Material provided.
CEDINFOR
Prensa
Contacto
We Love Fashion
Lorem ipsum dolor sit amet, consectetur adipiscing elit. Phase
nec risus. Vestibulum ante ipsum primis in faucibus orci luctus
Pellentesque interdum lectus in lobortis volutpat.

* * *

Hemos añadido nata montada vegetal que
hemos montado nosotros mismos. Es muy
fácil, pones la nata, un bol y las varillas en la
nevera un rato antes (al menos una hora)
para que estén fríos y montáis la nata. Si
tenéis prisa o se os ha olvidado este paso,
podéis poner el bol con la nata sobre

Description of the task.
Once the line with "Hemos añadido nata montada vegetal que" is found in the records above, print exactly that line and every line after it through the line with "podéis poner el bol con la nata sobre".

Your solution.
Hemos añadido nata montada vegetal que
hemos montado nosotros mismos. Es muy
fácil, pones la nata, un bol y las varillas en la
nevera un rato antes (al menos una hora)
para que estén fríos y montáis la nata. Si
tenéis prisa o se os ha olvidado este paso,
podéis poner el bol con la nata sobre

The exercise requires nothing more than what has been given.